Let you had forgotten, Hawken the Irish Wolfhound remains the talk of the town. I still walk him every day, usually on our “winter route,” which includes an extra mile way back in the woods.
A friend of mine called February a “hard month,” and I can’t dispute it. Many around me have struggled with one thing and another, and there is a climate of discouragement about.
I’m shooting well, both for news and sports. Last night I covered the Class 5A area consolation basketball game between the Ada Cougars and my alma mater, the Eisenhower Eagles. It was oddly comforting to see the Ike cheerleaders dressed almost exactly the same as they did in 1981. Aside from that, read Lines on a Map to divine my feelings about loyalty to schools and their teams.
The forecast low tonight is 12ºF, so I bought a tank of propane for the heater I place in Hawken’s area under the back deck to keep him warm. I got under there with him, and it is actually decently comfortable. Sleep well, my giant companion.
One of my peach trees has responded to a recent warm-up, producing blossoms. Blooming this early means I won’t get any peaches from this tree, since a hard freeze is forecast for tomorrow night. But the blossoms are beautiful, and are my favorite thing about having these trees.
Walking Hawken yesterday afternoon was a different experience. The second I opened the back door, I smelled the strong odor of grass fire smoke. The wind had shifted and was coming from the north, and someone, or probably many people, were burning the pastures in preparation for the spring growing season.
I have been off of social media radar for a few days to entertain the family visiting from Baltimore, Abby’s daughter, Chele, her husband Tom, and their son, our grandson, Paul.
I also did my usual work at the annual Bertha Frank Teague Mid-America Classic basketball tournament, for which, for the first time ever, we hosted their web site. One night the crowd was so large we ran out of tickets.
Christmas is always stressful, but by the time it rolled around, I was very glad we were able to have it with the family. This year they arrived on December 26 and departed on New Year’s Day.
We had a gift exchange as soon as they arrived. We watched movies and played outside. We walked Hawken the Irish Wolfhound, which Paul, who is seven, regarded as an accomplishment, trekking deep into the woods. Paul rode his tractor, which he is likely to have outgrown by the next time they visit.

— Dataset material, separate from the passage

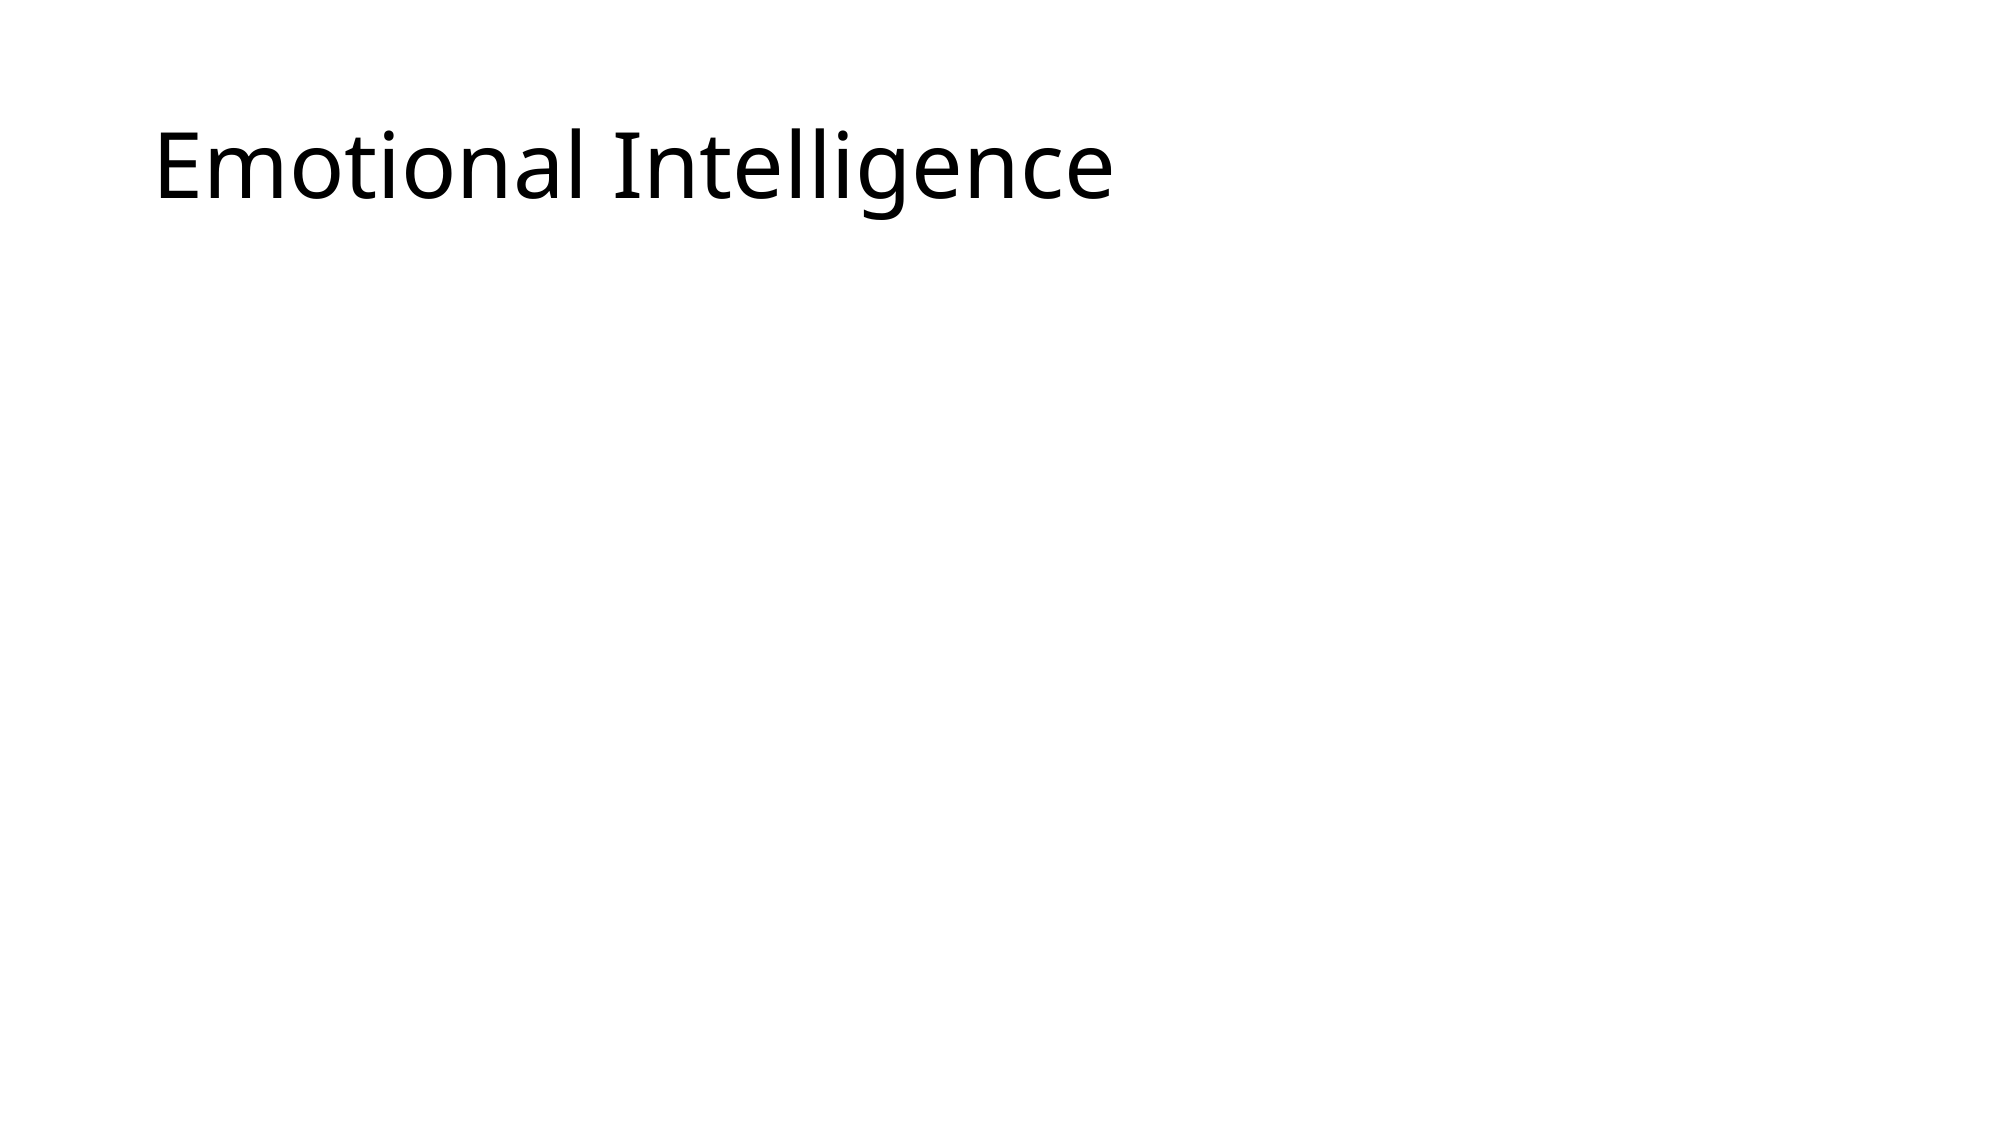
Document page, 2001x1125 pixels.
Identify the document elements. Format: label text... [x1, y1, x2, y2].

title Emotional Intelligence [137, 59, 1863, 278]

We toasted in the new year with the cheapest possible sparkling wine (technically not champagne,) hours before it actually turned midnight, and we all got a good night’s sleep before the kids flew back to Baltimore.
Finally, mindful of the weather forecast for snow and ice, and that my days off are limited, I de-decorated the entire house yesterday. Tonight I’ll let the wolfhound in the garage and the two of us will put all that stuff in the rafters. Another year ends, and begins.

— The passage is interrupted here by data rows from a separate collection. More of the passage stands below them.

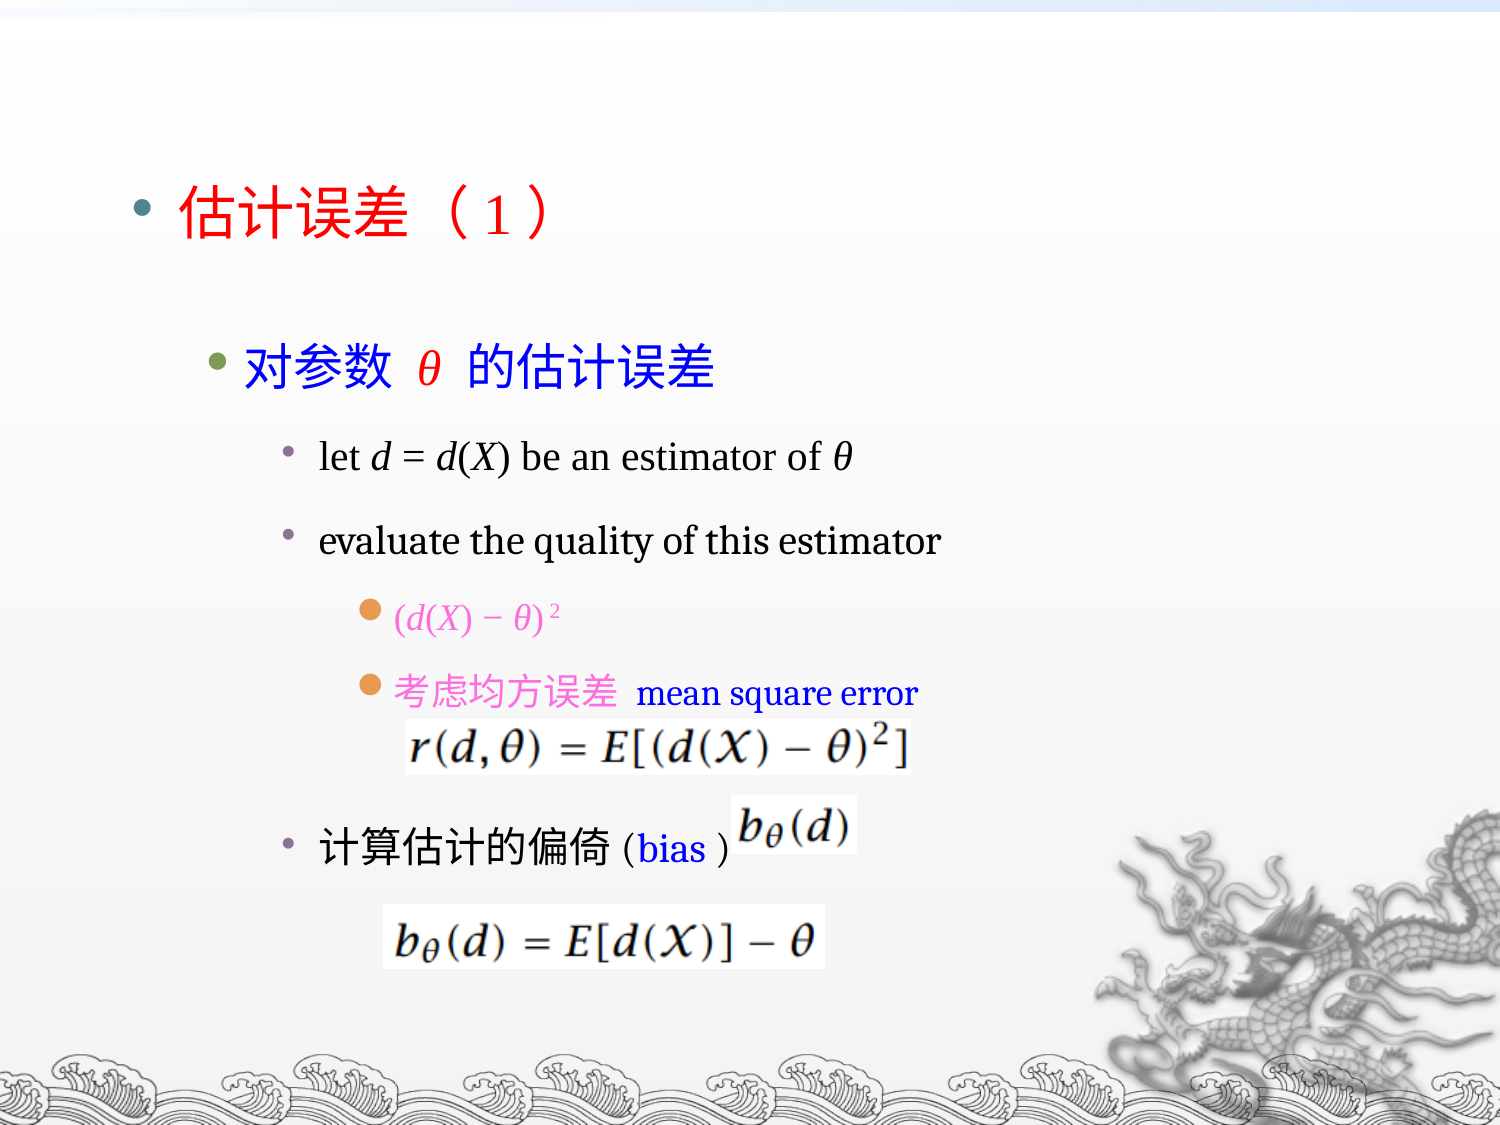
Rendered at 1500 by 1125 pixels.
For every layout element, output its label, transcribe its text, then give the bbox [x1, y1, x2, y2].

list 估计误差（1） 对参数 θ 的估计误差 let d = d(X) be an estimator of θ evaluate the quality of this estimator (d(X) − θ) 2 考虑均方误差 mean square error 计算估计的偏倚(bias ) [40, 136, 1448, 1083]
picture [404, 718, 911, 775]
picture [730, 795, 858, 855]
picture [383, 904, 825, 970]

Abby and I are preparing to host Christmas this week. The kids (Abby’s daughter Chele, husband Tom, and our grandson Paul) are coming on the 26th and staying through New Year’s Day.
I have decorated and shopped and cleaned and prepped. Now, more. No, really. This kind of thing seems perpetual, and is never finished. And you can’t do it a month before: the dogs will chew up a poo where you shampooed the carpet. The bathroom mirrors get splashed. The sink gets full of dishes. You know what it’s like.
Readers familiar with my cadre of work will recall that I don’t love Christmas. Not only is it a bone of religious contention (the pretend “War on Christmas”), it’s also a bitter reminder of how much we trivialize ourselves with commercialism. I talked about this in my column this week.
What do I like about Christmas? I love the photography most of all. I love that my wife loves it so tenderly. I love that we usually get to see the kids.
I will let you know how this Christmas stacks up. In the mean time, have a peaceful one.